Essa mínima em Chicago ocorreu apesar de uma quebra acentuada da safra do Brasil, pressionada principalmente por uma produção menor que a esperada em Mato Grosso, o principal Estado produtor do país.

De outro lado, os preços internacionais sofrem impacto do avanço esperado na colheita da Argentina, que tem potencial de dobrar na comparação com a temporada anterior atingida pela seca. Até a semana passada, o Brasil havia colhido pouco mais de 15% da safra projetada, segundo números da Safras.

Apesar da comercialização atrasada na comparação com a média histórica para o período, o ritmo está ligeiramente à frente do visto nesta mesma época do ano passado (30,5%) para a temporada anterior.

Segundo o analista, a comercialização tende a avançar à medida que a oferta do Brasil aumente com o desenvolvimento da colheita, ainda que os preços não melhorem. “O produtor que está descapitalizado agora vai ter que vender nos próximos meses durante a colheita para fazer caixa, então de alguma forma pode ser que, mesmo com preço mais baixo, em fevereiro, a partir de março, o ritmo de negócios melhore um pouco”, opinou Roque.
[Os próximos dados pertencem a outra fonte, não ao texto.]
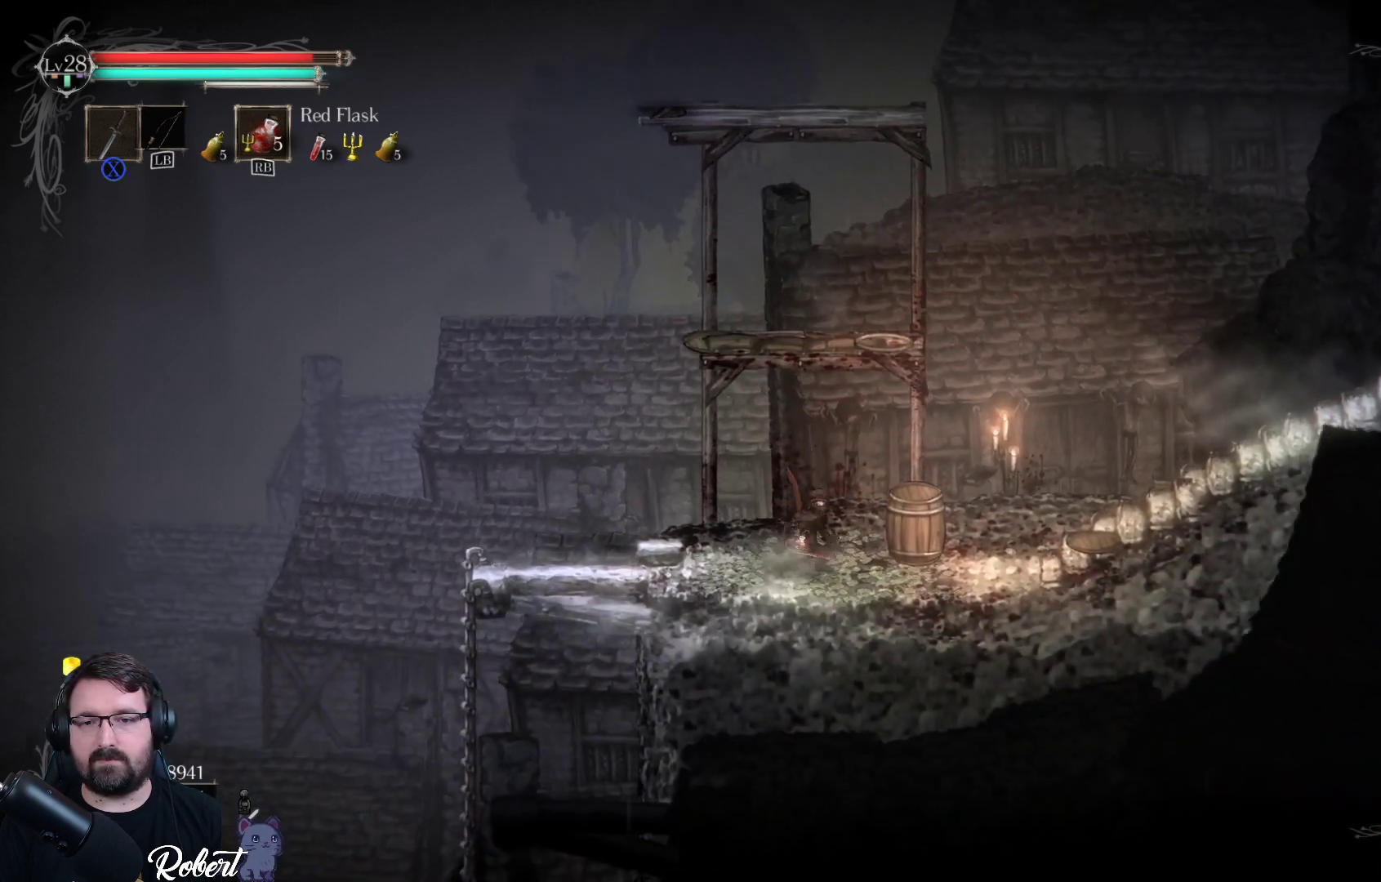
{"buttons": [], "left_stick": "right", "right_stick": "center", "events": [[33, "left_stick", "right"], [67, "X", "down"], [167, "X", "up"], [200, "left_stick", "center"], [433, "left_stick", "right"]]}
E continuou: “Porque muito produtor vai ter de vender mesmo na baixa de preço para poder fazer caixa”.

Os trabalhos de colheita no Brasil estão mais adiantados se comparados com o mesmo período do ano passado (7,8%) e também superam a média dos últimos cinco anos, de 10,4%. Segundo a Safras, a colheita no Paraná é de 22%, comparada com a média de 9,8%. Em Mato Grosso, os trabalhos chegaram a 39%, superando a média de 28% para o período, conforme números da consultoria divulgados na sexta-feira (2).